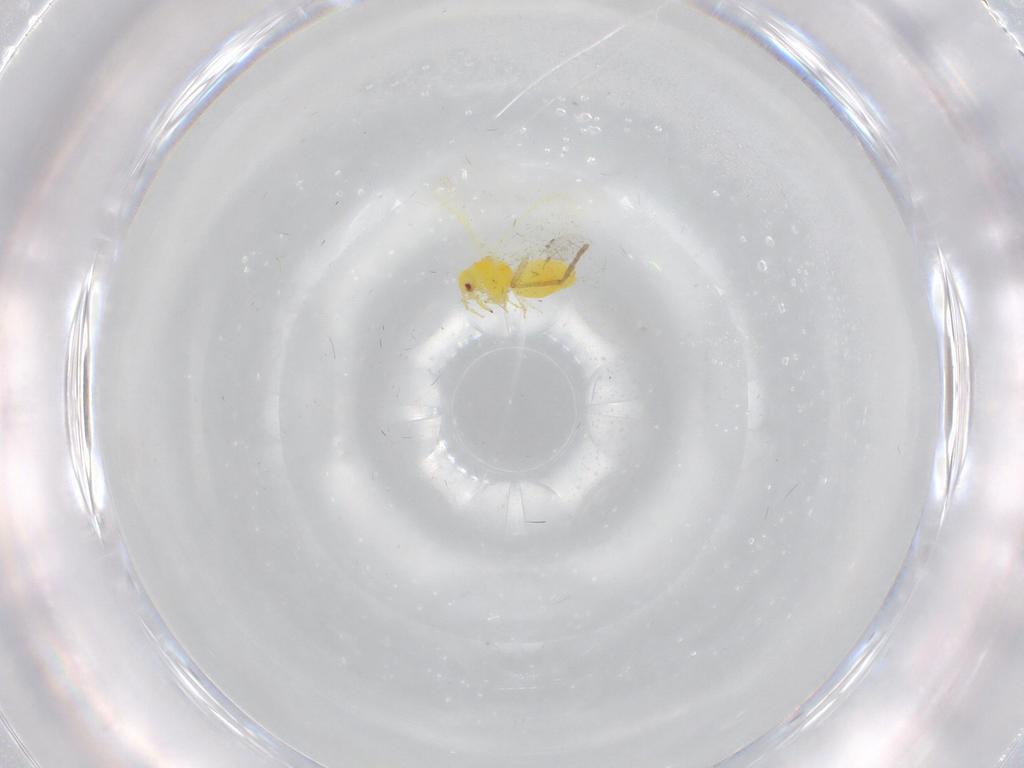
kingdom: Animalia
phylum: Arthropoda
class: Insecta
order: Hemiptera
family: Aleyrodidae
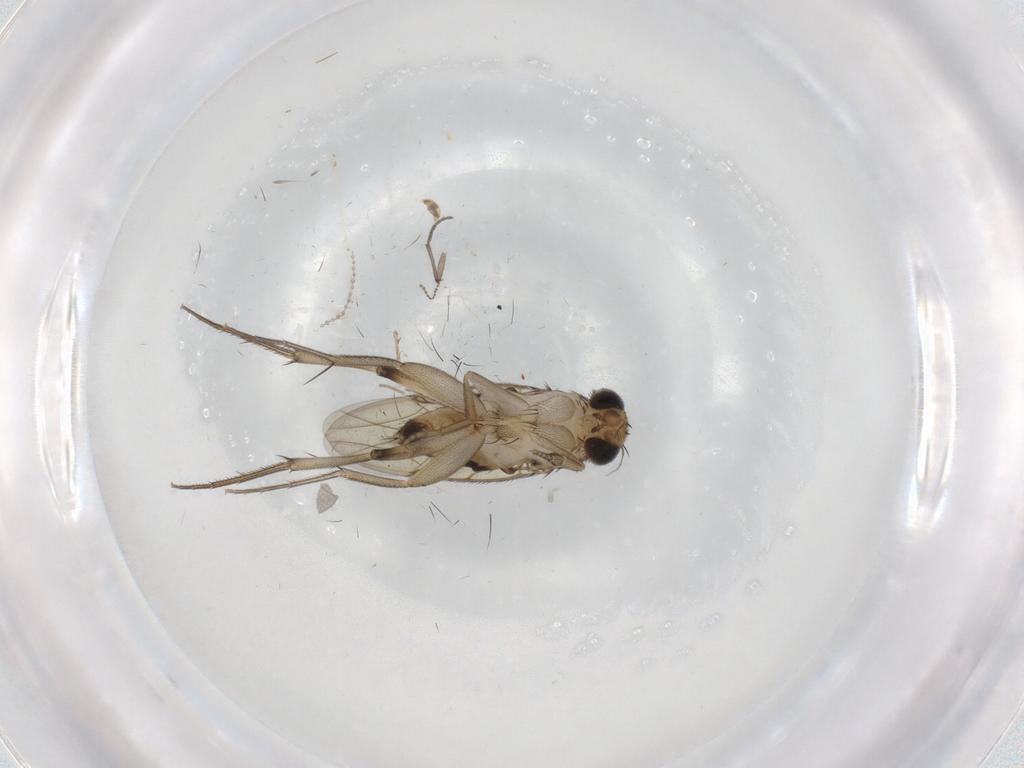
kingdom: Animalia
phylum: Arthropoda
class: Insecta
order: Diptera
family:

________________________________________

Could you turn every line of the data above into a JSON list of strings, one string per line, with blank lines and the pictures left out?

COMPLETE OUTPUT:
[
  "kingdom: Animalia",
  "phylum: Arthropoda",
  "class: Insecta",
  "order: Hemiptera",
  "family: Aleyrodidae",
  "kingdom: Animalia",
  "phylum: Arthropoda",
  "class: Insecta",
  "order: Diptera",
  "family:"
]